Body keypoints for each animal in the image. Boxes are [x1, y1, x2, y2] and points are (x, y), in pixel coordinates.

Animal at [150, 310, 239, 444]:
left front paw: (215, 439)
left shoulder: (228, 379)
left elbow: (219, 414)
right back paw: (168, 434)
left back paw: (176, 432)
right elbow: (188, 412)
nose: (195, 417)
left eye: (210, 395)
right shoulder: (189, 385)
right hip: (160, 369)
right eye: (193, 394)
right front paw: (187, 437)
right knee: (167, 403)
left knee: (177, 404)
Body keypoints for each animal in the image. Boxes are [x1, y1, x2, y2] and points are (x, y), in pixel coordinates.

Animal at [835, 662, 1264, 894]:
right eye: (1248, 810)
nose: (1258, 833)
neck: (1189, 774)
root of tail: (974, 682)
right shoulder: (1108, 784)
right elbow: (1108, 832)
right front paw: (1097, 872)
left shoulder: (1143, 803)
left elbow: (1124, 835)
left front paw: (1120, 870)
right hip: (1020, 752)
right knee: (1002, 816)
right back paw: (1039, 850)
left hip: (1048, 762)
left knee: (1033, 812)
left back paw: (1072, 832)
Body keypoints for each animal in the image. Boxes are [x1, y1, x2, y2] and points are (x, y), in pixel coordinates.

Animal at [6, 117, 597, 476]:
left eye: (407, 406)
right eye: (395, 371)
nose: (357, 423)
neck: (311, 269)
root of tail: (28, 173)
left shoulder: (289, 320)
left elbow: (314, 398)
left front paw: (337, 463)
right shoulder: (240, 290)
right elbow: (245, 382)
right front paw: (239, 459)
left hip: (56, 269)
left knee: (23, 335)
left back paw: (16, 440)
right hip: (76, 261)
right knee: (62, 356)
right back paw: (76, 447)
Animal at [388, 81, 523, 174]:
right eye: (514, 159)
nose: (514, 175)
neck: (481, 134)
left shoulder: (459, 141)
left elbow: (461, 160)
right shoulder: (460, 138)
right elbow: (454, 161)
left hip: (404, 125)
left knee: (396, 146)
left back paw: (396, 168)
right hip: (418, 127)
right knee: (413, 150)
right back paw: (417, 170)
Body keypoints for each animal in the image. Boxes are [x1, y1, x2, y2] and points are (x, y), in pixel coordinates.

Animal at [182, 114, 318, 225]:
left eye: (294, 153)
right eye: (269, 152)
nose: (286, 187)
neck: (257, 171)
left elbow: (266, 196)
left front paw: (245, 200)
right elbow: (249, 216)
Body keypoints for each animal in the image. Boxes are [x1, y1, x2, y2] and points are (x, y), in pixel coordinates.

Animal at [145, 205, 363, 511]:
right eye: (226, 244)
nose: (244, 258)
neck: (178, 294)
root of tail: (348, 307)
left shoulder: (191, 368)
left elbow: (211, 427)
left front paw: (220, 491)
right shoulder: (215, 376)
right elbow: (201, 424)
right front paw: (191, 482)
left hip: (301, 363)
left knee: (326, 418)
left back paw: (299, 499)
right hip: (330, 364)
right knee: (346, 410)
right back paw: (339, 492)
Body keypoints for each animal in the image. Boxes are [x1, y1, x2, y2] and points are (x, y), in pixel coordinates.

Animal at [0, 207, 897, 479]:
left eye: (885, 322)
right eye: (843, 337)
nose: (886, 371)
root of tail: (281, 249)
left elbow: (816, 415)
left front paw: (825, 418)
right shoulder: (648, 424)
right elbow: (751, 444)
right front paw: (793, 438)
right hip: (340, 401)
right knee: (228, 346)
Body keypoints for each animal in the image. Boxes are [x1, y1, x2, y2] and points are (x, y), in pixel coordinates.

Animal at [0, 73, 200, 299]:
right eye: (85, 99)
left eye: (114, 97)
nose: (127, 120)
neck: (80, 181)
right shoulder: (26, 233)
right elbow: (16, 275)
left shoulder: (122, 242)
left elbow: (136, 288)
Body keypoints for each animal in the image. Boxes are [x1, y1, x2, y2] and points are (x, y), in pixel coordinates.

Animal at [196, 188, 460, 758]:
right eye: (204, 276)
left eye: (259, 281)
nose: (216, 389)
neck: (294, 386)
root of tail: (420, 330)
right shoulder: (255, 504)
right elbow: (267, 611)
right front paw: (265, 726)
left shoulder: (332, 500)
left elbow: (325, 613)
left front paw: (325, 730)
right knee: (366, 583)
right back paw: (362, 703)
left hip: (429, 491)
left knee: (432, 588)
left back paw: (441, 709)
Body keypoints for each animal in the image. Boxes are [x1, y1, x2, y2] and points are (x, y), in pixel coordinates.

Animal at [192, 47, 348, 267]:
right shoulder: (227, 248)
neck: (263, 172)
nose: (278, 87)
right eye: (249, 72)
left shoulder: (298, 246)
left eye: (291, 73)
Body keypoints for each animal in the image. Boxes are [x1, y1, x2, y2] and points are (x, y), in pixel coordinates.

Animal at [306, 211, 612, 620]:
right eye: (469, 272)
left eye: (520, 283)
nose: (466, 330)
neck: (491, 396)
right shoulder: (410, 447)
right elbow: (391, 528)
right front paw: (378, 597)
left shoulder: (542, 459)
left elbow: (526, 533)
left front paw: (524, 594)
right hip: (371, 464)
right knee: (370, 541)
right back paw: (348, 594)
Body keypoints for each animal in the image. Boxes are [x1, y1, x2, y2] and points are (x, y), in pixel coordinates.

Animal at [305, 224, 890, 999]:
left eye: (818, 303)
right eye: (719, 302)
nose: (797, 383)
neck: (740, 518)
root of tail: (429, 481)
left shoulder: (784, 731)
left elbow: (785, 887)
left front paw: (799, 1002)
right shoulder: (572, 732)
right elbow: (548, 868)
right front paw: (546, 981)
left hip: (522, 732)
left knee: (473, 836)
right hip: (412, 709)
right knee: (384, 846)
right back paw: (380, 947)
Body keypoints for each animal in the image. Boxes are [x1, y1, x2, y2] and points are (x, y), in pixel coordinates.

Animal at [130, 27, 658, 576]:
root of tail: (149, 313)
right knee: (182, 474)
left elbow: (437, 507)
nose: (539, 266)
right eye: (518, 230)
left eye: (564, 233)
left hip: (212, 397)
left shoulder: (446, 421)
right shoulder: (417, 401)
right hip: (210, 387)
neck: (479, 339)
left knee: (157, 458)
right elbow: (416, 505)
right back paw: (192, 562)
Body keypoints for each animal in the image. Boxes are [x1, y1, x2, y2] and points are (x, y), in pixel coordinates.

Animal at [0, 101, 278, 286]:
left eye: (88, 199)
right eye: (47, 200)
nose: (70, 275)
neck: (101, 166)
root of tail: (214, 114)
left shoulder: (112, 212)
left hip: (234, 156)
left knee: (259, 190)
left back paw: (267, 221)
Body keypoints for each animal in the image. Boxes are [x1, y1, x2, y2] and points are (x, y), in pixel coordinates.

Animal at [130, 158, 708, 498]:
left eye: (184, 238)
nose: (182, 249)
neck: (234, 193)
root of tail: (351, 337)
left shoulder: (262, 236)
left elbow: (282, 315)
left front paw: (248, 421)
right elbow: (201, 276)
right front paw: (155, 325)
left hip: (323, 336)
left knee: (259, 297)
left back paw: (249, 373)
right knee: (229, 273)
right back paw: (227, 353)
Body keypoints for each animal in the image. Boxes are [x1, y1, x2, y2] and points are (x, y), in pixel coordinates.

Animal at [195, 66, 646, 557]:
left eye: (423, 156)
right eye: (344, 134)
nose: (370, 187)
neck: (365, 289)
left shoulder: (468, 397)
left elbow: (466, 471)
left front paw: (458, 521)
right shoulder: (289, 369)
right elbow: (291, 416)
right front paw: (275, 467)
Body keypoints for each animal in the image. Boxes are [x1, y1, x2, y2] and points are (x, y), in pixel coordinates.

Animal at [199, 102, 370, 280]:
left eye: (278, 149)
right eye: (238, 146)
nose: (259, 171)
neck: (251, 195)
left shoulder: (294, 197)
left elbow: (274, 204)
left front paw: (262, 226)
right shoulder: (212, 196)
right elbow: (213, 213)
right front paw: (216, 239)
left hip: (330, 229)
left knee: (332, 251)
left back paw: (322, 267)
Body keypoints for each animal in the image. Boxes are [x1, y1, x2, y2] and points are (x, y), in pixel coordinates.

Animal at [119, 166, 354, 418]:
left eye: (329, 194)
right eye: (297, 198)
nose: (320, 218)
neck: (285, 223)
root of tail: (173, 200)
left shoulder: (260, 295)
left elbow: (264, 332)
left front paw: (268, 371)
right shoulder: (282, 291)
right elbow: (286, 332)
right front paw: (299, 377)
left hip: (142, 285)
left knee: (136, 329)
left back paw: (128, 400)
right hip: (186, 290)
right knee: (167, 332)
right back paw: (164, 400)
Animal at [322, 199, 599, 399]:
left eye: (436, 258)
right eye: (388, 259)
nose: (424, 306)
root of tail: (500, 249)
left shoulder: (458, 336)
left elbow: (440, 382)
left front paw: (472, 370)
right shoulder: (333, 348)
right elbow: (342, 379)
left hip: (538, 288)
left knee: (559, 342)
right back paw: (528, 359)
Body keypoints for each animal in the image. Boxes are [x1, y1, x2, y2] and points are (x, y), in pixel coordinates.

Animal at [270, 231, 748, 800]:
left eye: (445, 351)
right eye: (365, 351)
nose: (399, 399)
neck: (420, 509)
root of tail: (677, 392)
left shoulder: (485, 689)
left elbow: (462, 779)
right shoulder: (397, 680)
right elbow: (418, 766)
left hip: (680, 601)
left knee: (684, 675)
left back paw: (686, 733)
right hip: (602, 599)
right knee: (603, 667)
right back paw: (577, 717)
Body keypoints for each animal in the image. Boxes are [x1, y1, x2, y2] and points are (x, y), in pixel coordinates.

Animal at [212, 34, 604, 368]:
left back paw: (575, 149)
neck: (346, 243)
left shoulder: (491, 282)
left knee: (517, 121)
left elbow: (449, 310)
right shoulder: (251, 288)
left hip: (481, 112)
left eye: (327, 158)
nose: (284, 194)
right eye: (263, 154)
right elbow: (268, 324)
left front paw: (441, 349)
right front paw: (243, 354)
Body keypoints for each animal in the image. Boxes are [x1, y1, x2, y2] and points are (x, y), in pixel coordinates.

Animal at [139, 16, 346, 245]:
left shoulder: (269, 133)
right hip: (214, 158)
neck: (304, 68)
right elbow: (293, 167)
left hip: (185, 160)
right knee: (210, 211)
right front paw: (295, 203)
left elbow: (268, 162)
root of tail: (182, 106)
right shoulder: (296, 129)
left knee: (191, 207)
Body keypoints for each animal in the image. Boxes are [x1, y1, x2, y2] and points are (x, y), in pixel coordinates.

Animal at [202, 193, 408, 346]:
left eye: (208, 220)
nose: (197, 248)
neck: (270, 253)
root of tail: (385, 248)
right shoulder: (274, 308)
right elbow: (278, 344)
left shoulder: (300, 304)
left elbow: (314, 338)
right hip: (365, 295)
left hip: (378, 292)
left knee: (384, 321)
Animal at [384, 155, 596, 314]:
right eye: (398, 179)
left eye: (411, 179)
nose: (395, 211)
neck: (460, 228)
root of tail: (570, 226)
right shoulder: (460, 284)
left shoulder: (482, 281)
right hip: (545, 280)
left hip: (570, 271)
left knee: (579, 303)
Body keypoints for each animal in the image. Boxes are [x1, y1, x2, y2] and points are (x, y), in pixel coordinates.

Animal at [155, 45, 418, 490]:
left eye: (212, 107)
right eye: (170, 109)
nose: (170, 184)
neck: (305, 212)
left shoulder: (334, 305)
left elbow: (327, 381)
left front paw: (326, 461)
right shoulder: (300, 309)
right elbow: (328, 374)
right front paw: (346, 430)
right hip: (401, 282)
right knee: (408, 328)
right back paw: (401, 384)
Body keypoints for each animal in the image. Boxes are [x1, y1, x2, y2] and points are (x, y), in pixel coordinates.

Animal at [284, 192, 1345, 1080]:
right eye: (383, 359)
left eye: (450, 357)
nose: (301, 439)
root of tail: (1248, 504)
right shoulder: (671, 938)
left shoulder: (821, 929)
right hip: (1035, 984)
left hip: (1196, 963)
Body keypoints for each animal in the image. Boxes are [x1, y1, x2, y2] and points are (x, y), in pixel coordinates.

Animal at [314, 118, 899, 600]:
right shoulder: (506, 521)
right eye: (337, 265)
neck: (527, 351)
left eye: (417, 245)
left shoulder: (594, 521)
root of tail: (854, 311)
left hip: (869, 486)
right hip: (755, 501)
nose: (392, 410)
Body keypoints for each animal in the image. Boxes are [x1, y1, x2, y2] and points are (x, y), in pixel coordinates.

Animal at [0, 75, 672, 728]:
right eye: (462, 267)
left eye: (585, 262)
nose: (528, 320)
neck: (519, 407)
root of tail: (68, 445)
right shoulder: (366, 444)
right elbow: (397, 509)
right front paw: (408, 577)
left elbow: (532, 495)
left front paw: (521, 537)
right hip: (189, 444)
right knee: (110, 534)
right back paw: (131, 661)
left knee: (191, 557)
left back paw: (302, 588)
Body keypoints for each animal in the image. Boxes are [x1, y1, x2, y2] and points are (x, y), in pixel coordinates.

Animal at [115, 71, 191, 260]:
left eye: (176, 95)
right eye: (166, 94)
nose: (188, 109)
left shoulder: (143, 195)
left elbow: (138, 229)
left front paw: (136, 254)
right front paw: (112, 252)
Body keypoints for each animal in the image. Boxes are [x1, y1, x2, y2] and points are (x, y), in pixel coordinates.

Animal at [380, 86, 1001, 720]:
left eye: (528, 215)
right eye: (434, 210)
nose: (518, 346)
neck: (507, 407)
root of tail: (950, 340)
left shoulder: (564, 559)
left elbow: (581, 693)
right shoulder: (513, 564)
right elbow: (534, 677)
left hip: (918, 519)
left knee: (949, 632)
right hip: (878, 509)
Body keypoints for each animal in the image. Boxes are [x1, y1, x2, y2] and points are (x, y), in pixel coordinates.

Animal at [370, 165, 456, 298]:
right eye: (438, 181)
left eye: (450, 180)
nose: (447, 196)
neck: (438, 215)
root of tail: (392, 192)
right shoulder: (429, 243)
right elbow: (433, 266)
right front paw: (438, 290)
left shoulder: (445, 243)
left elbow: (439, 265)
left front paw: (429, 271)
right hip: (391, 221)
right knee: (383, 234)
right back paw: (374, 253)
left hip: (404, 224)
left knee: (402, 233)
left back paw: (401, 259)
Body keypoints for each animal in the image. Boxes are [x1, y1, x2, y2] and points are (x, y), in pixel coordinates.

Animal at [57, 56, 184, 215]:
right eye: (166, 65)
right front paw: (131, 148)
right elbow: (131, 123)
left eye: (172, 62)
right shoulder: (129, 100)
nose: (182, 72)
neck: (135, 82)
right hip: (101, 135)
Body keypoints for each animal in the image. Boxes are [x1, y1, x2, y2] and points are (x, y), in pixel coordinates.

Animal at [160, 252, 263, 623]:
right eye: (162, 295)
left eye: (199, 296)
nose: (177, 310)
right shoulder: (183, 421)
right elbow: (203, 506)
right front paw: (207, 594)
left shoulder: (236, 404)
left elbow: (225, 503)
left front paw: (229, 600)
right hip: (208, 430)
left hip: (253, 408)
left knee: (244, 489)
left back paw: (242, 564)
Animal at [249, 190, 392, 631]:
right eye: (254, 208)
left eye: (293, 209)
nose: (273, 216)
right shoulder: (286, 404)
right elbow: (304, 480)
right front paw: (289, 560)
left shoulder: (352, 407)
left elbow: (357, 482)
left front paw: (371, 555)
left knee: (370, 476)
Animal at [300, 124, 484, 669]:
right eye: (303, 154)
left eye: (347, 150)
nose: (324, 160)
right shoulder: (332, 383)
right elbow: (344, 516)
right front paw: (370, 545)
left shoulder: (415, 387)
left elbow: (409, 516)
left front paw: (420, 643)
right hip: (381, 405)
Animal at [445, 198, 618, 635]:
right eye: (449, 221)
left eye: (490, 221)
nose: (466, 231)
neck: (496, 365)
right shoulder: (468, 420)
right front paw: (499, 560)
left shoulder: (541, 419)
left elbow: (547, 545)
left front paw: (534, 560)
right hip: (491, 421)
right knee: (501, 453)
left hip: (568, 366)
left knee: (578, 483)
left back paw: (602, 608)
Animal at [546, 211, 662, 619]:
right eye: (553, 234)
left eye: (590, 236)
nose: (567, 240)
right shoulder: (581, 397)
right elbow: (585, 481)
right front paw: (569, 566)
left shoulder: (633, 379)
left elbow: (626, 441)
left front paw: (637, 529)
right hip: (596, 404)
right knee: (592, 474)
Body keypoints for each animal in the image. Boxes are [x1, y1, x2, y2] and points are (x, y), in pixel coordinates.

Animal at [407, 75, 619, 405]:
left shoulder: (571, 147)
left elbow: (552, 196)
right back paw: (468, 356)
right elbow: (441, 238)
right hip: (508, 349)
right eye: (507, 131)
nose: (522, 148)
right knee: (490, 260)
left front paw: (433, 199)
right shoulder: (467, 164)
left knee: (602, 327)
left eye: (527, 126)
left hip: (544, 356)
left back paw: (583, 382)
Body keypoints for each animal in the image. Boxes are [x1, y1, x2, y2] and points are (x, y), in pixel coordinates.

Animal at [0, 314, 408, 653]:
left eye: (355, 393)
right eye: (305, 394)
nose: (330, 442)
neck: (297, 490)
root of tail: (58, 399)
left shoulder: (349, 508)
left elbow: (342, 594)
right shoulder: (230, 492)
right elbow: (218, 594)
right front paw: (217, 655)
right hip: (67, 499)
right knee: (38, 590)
· · · · · · ·
**WHAT IS NEEDED**. Return a word-for-word copy of the lines above from the one holding "left eye: (329, 194)" through the one holding "right knee: (210, 211)", with both of them included and nothing besides.

**TASK RESULT**.
left eye: (329, 194)
right eye: (297, 198)
nose: (320, 218)
neck: (285, 223)
root of tail: (173, 200)
left shoulder: (260, 295)
left elbow: (264, 332)
left front paw: (268, 371)
right shoulder: (282, 291)
right elbow: (286, 332)
right front paw: (299, 377)
left hip: (142, 285)
left knee: (136, 329)
left back paw: (128, 400)
right hip: (186, 290)
right knee: (167, 332)
right back paw: (164, 400)
Animal at [322, 199, 599, 399]:
left eye: (436, 258)
right eye: (388, 259)
nose: (424, 306)
root of tail: (500, 249)
left shoulder: (458, 336)
left elbow: (440, 382)
left front paw: (472, 370)
right shoulder: (333, 348)
right elbow: (342, 379)
left hip: (538, 288)
left knee: (559, 342)
right back paw: (528, 359)
Body keypoints for each animal in the image. Boxes are [x1, y1, x2, y2] and points are (x, y), in pixel coordinates.

Animal at [270, 231, 748, 800]:
left eye: (445, 351)
right eye: (365, 351)
nose: (399, 399)
neck: (420, 509)
root of tail: (677, 392)
left shoulder: (485, 689)
left elbow: (462, 779)
right shoulder: (397, 680)
right elbow: (418, 766)
left hip: (680, 601)
left knee: (684, 675)
left back paw: (686, 733)
right hip: (602, 599)
right knee: (603, 667)
right back paw: (577, 717)
Body keypoints for each animal in the image. Boxes are [x1, y1, x2, y2] and points are (x, y), in pixel coordinates.

Animal at [212, 34, 604, 368]:
left back paw: (575, 149)
neck: (346, 243)
left shoulder: (491, 282)
left knee: (517, 121)
left elbow: (449, 310)
right shoulder: (251, 288)
left hip: (481, 112)
left eye: (327, 158)
nose: (284, 194)
right eye: (263, 154)
right elbow: (268, 324)
left front paw: (441, 349)
right front paw: (243, 354)
Body keypoints for each animal in the image. Boxes are [x1, y1, x2, y2] and points are (x, y), in pixel coordinates.

Animal at [139, 16, 346, 245]:
left shoulder: (269, 133)
right hip: (214, 158)
neck: (304, 68)
right elbow: (293, 167)
left hip: (185, 160)
right knee: (210, 211)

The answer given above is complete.